(Saved data entries)
%%

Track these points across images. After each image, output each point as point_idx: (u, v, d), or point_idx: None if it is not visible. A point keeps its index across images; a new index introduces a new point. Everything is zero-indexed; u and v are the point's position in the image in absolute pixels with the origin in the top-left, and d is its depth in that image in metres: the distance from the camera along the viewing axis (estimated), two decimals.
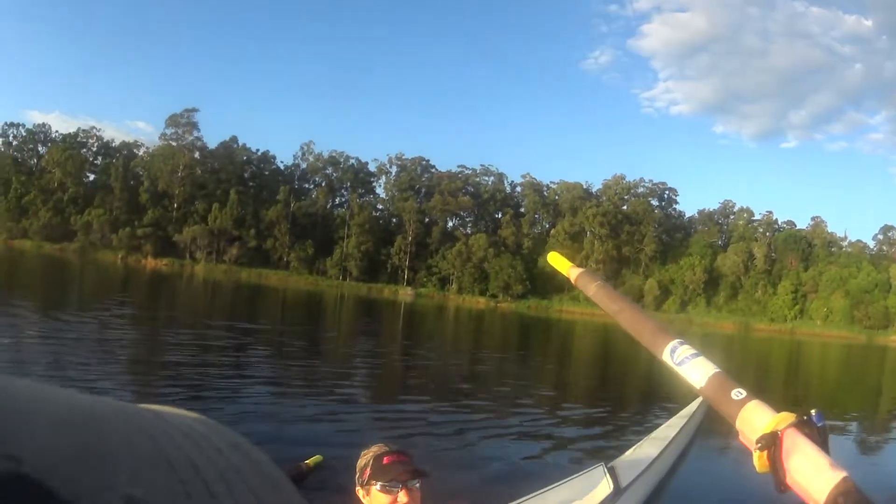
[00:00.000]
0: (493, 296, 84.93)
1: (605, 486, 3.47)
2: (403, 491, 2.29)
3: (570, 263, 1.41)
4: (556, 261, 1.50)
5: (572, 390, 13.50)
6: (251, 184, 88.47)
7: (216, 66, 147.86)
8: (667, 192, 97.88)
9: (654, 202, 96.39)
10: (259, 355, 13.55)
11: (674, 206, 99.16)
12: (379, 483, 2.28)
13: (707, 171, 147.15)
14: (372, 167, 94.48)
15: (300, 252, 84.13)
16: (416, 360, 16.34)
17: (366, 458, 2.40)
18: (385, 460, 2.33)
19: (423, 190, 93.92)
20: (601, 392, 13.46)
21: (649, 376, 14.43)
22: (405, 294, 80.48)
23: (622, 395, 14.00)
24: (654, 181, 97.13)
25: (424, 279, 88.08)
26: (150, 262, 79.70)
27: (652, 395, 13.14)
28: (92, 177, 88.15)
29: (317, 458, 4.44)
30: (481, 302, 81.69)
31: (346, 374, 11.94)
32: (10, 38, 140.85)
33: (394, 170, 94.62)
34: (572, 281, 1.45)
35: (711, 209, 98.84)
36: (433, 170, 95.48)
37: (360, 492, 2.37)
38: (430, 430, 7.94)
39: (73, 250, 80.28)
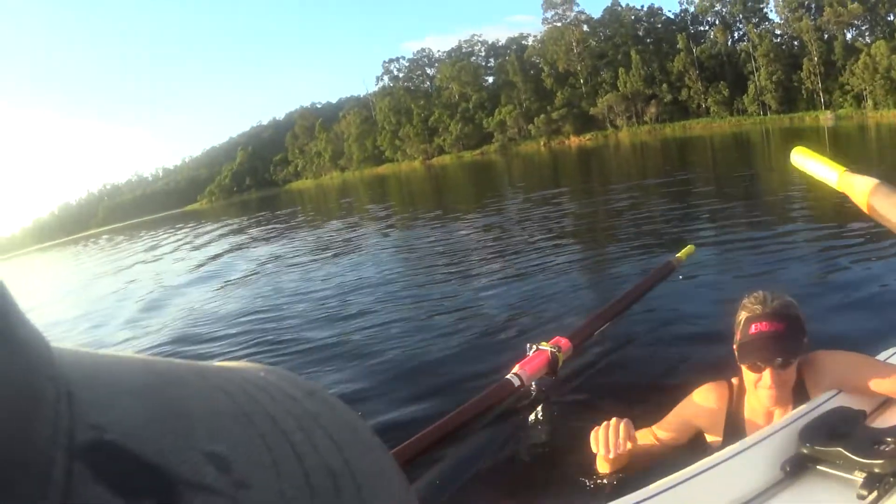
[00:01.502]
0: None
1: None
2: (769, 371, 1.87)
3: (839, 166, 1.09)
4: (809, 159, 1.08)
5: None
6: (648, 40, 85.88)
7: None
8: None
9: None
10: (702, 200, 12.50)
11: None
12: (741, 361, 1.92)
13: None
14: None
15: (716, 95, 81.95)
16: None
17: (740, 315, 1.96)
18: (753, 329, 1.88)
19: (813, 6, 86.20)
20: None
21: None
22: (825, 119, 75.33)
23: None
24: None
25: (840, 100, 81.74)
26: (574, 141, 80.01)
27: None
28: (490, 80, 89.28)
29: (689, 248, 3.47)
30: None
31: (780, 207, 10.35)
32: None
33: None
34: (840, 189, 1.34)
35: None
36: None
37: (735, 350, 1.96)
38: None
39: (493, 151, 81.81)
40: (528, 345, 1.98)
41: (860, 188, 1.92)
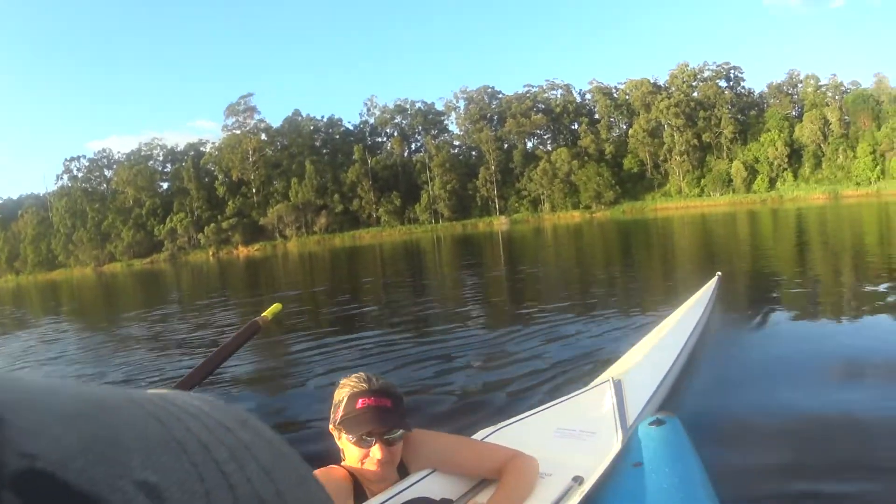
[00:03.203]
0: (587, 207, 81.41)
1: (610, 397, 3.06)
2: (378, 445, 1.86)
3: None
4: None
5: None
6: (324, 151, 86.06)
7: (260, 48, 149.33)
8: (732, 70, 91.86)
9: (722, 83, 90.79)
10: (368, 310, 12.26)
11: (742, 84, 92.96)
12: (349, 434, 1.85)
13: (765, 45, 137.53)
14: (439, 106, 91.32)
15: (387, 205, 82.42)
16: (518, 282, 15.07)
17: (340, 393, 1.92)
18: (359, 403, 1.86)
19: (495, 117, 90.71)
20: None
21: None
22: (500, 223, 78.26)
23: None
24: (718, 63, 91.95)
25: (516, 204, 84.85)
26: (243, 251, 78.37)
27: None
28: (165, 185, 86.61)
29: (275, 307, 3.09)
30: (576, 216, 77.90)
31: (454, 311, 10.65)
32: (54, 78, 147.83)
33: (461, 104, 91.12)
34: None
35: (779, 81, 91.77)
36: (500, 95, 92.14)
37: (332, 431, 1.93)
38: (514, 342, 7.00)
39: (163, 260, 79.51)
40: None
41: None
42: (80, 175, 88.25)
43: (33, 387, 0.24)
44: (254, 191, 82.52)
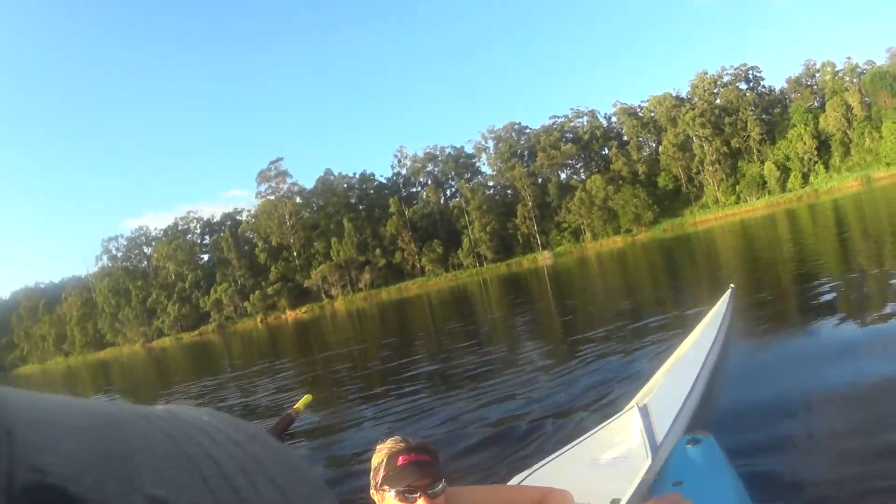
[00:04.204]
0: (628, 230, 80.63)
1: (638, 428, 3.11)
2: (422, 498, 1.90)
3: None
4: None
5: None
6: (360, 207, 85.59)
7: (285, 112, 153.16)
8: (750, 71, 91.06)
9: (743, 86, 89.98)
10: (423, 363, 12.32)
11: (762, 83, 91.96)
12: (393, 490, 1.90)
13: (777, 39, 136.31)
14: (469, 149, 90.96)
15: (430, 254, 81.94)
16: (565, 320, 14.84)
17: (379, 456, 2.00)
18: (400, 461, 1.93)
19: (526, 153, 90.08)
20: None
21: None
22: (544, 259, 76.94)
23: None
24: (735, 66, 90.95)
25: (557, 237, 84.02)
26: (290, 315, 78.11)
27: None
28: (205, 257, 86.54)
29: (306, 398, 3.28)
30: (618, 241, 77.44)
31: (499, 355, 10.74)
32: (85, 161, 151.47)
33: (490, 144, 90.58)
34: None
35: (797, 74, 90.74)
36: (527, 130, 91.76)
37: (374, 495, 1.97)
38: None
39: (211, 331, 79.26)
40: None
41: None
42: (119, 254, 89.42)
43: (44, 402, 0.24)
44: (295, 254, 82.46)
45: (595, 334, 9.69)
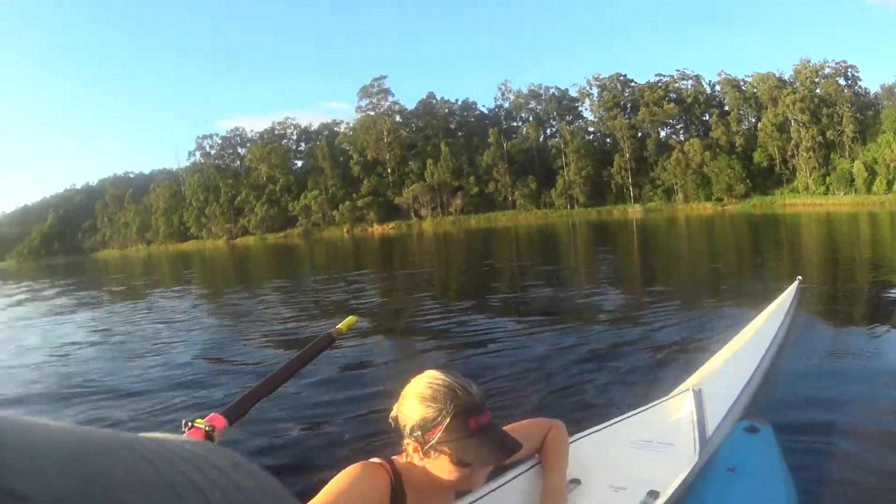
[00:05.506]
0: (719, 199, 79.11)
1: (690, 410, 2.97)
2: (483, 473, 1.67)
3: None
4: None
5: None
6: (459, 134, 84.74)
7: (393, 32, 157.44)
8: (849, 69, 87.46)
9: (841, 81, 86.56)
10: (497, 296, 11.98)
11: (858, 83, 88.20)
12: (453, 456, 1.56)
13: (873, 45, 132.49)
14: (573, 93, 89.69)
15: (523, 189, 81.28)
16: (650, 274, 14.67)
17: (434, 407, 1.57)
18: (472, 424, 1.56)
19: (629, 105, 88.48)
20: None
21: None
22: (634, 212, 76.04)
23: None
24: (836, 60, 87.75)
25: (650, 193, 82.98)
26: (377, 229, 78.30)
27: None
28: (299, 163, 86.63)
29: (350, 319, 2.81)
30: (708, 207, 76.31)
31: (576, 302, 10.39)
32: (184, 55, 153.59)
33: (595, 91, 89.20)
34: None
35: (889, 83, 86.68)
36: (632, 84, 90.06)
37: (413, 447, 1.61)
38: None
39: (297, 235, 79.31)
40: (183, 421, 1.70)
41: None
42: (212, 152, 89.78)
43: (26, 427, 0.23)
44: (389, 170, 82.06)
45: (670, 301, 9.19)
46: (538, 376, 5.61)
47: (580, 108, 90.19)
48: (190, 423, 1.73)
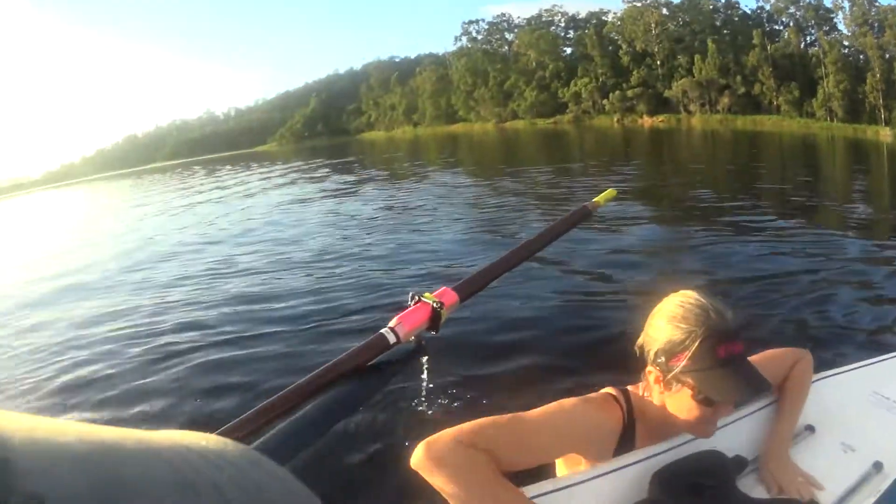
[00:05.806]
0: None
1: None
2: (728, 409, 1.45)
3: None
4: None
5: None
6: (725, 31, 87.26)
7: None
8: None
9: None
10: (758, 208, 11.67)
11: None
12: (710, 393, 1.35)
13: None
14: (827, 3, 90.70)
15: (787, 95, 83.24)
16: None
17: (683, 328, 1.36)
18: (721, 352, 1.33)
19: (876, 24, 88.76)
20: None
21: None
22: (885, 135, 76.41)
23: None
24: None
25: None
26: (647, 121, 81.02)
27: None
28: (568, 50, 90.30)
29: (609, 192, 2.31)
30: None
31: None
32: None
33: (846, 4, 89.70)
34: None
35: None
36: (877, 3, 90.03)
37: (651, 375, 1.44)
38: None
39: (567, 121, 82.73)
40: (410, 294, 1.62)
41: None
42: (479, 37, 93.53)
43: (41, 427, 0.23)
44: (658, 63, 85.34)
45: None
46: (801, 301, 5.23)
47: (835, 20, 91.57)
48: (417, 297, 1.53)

%%

WHAT IS BEING ASKED: From the opening line of the entries above to the line that holds "11: (674, 206, 99.16)", inclusive, reproduce each line exactly and omit any picture.

THE COMPLETED TASK:
Track these points across images. After each image, output each point as point_idx: (u, v, d), or point_idx: None if it is not visible. A point keeps its index across images; a new index introduces a new point. Everything is zero-indexed; u and v are the point's position in the image in absolute pixels with the origin in the top-left, and d is its depth in that image in metres: the distance from the camera along the viewing axis (estimated), two decimals.
[00:00.000]
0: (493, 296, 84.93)
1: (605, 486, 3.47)
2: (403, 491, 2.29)
3: (570, 263, 1.41)
4: (556, 261, 1.50)
5: (572, 390, 13.50)
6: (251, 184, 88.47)
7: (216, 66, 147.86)
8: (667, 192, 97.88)
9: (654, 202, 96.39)
10: (259, 355, 13.55)
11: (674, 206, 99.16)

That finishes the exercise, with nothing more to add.